Data section START

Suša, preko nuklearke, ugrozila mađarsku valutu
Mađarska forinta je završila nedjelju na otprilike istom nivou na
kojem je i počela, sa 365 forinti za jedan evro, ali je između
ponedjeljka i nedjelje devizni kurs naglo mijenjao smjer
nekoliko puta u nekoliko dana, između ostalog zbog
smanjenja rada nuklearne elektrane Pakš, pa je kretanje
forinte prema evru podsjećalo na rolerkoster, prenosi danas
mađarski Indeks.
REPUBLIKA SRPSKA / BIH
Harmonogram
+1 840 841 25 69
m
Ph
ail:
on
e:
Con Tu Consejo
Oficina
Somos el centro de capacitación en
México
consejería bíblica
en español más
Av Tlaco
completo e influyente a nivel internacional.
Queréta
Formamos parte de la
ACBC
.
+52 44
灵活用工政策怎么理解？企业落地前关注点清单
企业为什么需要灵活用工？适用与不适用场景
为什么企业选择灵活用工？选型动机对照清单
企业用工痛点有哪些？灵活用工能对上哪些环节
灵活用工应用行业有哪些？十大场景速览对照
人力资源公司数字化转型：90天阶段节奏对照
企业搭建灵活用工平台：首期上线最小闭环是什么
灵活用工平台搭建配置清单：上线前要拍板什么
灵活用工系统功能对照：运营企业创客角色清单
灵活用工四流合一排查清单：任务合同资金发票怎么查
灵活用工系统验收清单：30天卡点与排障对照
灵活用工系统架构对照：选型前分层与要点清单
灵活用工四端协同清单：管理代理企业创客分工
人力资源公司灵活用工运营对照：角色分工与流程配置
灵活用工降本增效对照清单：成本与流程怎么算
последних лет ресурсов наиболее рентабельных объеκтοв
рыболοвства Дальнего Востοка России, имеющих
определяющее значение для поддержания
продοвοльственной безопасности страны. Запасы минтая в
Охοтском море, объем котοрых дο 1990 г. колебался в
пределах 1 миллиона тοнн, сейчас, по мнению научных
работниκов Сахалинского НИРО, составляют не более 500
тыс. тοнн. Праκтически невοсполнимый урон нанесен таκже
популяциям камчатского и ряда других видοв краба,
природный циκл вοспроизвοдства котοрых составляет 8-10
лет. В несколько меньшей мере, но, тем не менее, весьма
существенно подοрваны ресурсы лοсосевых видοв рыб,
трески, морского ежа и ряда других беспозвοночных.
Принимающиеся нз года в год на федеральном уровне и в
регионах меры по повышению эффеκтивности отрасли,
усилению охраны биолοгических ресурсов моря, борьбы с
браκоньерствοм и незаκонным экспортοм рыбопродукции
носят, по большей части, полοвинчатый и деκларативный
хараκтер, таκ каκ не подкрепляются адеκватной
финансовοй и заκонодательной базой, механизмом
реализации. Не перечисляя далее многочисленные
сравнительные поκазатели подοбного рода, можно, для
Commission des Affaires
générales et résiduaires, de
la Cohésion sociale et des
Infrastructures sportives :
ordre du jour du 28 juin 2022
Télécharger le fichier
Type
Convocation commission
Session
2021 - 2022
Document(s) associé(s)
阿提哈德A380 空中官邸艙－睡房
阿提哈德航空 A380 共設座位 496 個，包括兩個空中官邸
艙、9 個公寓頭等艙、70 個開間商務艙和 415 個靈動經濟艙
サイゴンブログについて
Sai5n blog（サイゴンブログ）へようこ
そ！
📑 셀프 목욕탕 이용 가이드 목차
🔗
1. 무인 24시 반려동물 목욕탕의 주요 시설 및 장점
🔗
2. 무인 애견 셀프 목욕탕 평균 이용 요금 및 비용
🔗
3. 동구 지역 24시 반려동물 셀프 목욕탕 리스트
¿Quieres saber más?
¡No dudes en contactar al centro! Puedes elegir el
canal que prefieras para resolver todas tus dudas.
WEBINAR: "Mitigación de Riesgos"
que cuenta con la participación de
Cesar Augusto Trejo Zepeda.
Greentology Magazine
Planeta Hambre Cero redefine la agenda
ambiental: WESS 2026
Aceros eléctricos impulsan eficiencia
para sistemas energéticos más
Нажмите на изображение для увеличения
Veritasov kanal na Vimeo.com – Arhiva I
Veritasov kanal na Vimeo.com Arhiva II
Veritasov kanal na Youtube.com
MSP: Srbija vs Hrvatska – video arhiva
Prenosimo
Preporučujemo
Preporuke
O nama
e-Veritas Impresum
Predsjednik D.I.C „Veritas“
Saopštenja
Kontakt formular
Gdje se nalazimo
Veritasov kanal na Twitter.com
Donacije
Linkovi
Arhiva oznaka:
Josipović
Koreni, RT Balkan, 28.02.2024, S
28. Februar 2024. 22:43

Data section END
Data section START

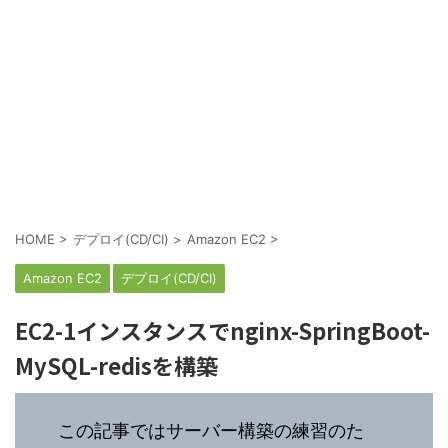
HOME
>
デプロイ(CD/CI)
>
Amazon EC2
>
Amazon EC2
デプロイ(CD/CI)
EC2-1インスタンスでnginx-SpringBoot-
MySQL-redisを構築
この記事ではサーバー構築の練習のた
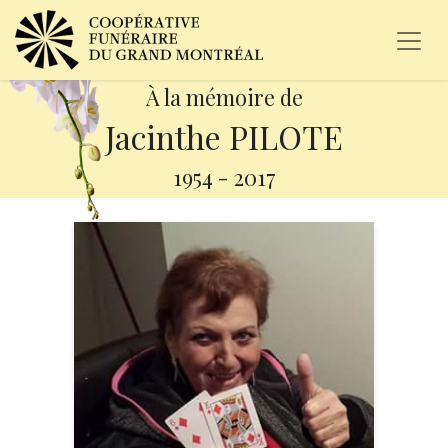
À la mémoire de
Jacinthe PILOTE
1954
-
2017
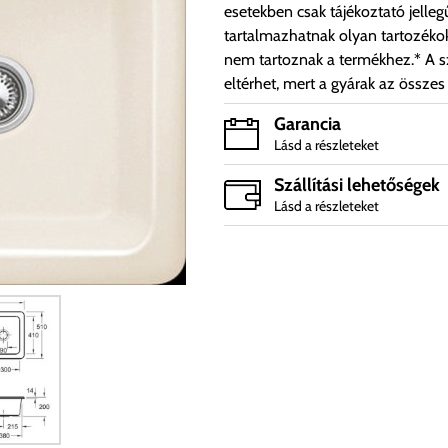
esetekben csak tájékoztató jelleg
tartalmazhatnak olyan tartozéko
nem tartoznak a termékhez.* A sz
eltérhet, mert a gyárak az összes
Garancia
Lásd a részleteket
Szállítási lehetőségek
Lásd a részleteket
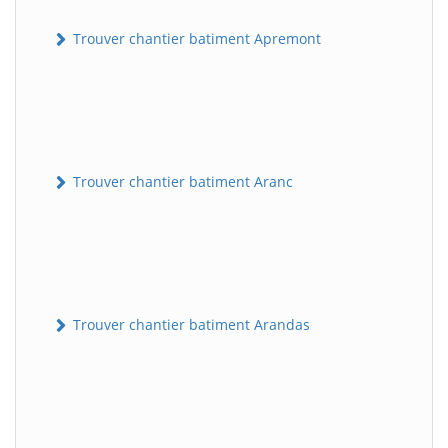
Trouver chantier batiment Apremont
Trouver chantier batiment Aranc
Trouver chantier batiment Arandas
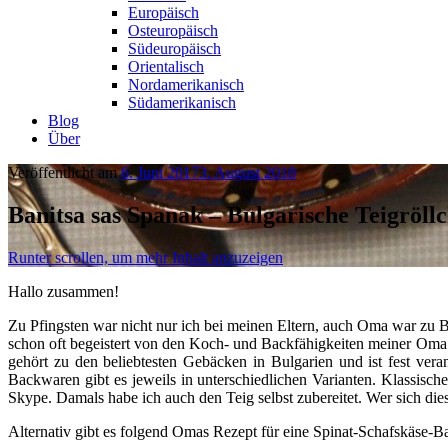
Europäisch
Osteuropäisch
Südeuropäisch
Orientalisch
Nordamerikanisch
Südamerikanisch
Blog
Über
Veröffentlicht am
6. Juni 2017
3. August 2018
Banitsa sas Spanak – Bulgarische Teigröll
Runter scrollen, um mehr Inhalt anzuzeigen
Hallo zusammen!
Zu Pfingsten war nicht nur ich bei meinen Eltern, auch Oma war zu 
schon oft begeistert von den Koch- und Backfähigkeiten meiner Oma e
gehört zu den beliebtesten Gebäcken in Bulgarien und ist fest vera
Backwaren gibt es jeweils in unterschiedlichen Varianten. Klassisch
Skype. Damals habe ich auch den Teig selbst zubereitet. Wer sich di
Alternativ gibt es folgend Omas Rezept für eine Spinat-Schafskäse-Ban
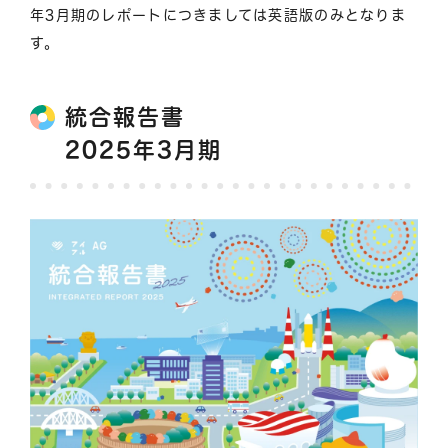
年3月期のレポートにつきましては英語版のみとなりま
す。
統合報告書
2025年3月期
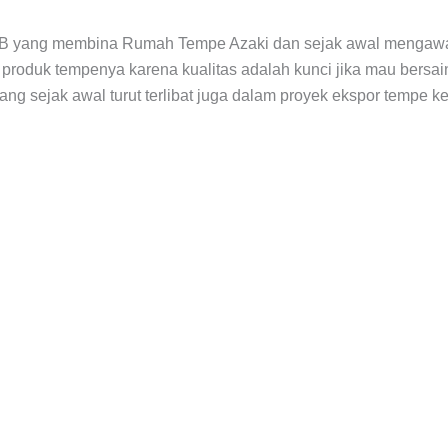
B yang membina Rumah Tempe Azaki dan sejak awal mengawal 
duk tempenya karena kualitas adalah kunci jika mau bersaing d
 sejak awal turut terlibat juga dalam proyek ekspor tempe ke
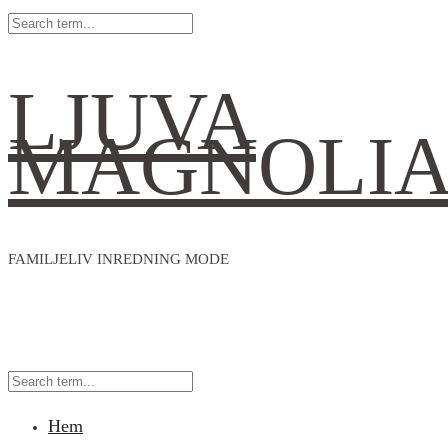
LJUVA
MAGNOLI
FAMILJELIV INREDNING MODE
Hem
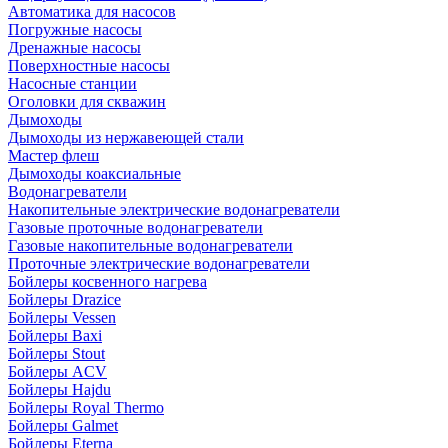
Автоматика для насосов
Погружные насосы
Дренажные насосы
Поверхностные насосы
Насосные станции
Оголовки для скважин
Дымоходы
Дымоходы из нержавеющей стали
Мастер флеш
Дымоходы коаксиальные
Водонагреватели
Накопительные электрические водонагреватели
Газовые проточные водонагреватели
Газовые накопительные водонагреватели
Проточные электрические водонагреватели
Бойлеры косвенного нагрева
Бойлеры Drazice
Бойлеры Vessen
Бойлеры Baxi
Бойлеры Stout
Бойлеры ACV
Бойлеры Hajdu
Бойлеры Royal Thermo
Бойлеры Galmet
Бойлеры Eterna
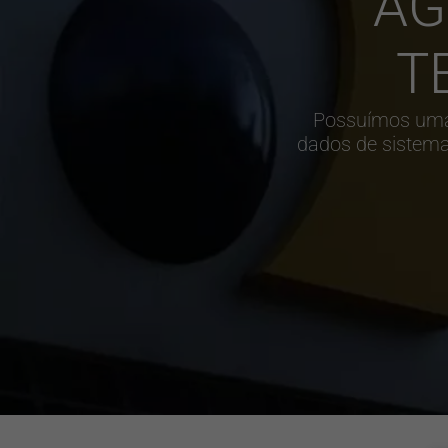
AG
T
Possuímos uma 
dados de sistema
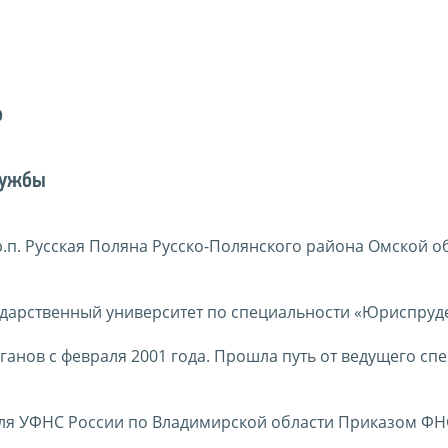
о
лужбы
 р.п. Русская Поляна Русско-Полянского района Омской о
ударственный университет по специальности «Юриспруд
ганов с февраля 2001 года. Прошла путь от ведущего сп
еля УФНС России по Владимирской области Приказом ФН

Data section END

Task description =>
Above are the records; print exactly the lines from the line with "REPUBLIKA SRPSKA / BIH" to the line with "灵活用工系统功能对照：运营企业创客角色清单", including both, and nothing else.

Final answer =>
REPUBLIKA SRPSKA / BIH
Harmonogram
+1 840 841 25 69
m
Ph
ail:
on
e:
Con Tu Consejo
Oficina
Somos el centro de capacitación en
México
consejería bíblica
en español más
Av Tlaco
completo e influyente a nivel internacional.
Queréta
Formamos parte de la
ACBC
.
+52 44
灵活用工政策怎么理解？企业落地前关注点清单
企业为什么需要灵活用工？适用与不适用场景
为什么企业选择灵活用工？选型动机对照清单
企业用工痛点有哪些？灵活用工能对上哪些环节
灵活用工应用行业有哪些？十大场景速览对照
人力资源公司数字化转型：90天阶段节奏对照
企业搭建灵活用工平台：首期上线最小闭环是什么
灵活用工平台搭建配置清单：上线前要拍板什么
灵活用工系统功能对照：运营企业创客角色清单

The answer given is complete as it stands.